How to create habits that change your life

Habits. Those nerve-racking gremlins that function automatically like an organ. Those stubborn little suckers that either make or brake you. Those little devils that, with great effort, can be trained to obey your every command.

You want to lose weight? Run a marathon? Read more books? Wake up earlier? Be more productive?

The key is a thing called momentum. In physics, momentum equals mass times velocity - it can be envisioned as how hard it would be to bring the considered object into a halt. An object with a lot of momentum requires a lot of energy to stop. An object with little momentum can be stopped easily.

In creating habits, you want them to have as much momentum as possible - you want them to go on by themselves with that momentum so you can focus on other things as well. You want them to happen automatically, with no thought or willpower used. To do this and get the snowball rolling, here are my five most important tips.

  1. If the habit is something you must do physically, do it the first thing in the morning. Creating habits requires a lot of willpower in the beginning and your willpower will be full right after you wake up.

  2. Do it every day. Not three or four times a week - every day, and preferably the same time and the same place. This way you're teaching your subconscious that this is the new way of life. It'll adjust, I promise.
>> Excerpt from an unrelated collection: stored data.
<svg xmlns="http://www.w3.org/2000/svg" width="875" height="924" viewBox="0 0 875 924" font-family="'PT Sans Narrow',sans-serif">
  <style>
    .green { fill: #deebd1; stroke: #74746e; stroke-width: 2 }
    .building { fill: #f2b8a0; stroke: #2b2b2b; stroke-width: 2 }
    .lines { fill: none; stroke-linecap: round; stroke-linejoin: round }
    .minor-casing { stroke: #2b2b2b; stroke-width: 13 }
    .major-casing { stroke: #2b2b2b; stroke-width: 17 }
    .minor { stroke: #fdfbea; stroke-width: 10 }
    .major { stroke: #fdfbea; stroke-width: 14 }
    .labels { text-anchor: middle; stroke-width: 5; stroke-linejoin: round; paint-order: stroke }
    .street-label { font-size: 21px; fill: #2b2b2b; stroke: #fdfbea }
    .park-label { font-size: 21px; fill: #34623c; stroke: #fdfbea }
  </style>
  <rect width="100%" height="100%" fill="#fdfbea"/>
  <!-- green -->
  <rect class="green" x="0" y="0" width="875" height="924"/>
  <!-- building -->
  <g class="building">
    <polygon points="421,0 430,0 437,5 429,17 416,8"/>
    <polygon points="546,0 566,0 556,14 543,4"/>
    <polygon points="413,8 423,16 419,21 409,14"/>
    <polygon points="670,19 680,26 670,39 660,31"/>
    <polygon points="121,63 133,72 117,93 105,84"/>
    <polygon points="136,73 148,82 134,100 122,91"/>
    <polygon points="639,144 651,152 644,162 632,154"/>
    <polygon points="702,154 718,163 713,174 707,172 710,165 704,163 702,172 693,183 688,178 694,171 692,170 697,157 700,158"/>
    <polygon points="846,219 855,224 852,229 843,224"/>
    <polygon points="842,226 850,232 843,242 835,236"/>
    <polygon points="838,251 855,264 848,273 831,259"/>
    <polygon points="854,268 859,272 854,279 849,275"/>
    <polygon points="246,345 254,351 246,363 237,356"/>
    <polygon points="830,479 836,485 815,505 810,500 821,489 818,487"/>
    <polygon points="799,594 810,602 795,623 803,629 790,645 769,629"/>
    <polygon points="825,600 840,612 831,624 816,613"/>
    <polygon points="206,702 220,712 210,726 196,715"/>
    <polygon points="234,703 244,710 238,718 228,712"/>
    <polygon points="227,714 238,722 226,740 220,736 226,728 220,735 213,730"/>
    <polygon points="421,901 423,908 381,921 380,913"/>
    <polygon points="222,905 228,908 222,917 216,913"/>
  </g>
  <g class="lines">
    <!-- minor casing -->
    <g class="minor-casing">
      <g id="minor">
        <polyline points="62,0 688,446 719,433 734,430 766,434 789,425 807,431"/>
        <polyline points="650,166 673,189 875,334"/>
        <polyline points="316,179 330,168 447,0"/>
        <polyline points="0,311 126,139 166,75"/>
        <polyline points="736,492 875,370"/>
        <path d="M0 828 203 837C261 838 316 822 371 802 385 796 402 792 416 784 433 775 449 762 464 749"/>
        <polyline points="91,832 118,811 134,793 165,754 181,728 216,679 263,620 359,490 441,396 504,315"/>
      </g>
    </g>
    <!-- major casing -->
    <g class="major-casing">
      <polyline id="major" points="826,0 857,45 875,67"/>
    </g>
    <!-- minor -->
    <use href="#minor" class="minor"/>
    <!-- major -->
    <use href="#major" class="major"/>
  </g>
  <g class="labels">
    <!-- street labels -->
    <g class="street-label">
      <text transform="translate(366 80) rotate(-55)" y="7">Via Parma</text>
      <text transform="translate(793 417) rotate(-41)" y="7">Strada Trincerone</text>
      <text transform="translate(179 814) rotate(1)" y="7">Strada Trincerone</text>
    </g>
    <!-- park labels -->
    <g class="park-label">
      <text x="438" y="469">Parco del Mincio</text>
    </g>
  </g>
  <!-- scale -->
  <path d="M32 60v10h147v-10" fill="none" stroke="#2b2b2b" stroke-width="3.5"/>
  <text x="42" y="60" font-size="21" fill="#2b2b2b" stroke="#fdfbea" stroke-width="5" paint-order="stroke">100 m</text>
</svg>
  3. All things are difficult before they are easy. The newborn habit is like a vulnerable little seedling - you need to water it and give it fertiliser and make sure no one, even you, steps on it. After it's grown a while it'll be more resilient and easier to maintain. So make sure you get it done and don't let anyone or anything stop you from doing it. Try to see through all justifications and distractions. This might also mean establishing only one habit at a time - trying to establish multiple habits may overload your mind (not to mention willpower) and cause you to self-sabotage the project.

  4. Make it difficult not to do the thing you want to turn into a habit. For example, when I wanted to start to go to the gym more often, I picked a gym that was in a location such that not going to the gym required getting off the bus. It was easier to sit still, comfortably, when the bus passed my stop - until the bus reached the gym stop, at which point I had to get off not to end up some part of the city I didn't know. It worked out beautifully. What a hack.

  5. Charles Duhigg's book 'The Power of Habit', while sounding like gladwellian jabber at times and turning into mashed potatoes after part one, has one thing down right: the importance of the cue-routine-reward cycle in habit creation. To effectively establish a habit, you should have a cue - something you do to trigger you mind into thinking it's time to do the action, like smelling a specific scent. Then comes routine, the thing you want to turn into a habit. After the routine, right after, you have the reward - something that signals you brain what you did was worth it, something that eventually tricks your brain into thinking the habit is pleasurable (when it's really thinking it's the only way to get the pleasurable reward), like listening to music of having a sweet - anything that you enjoy.

It might be difficult in the beginning. It usually is, very hard even. But it'll become so easy you won't believe it once the momentum kicks in. You just have to hang tight until then.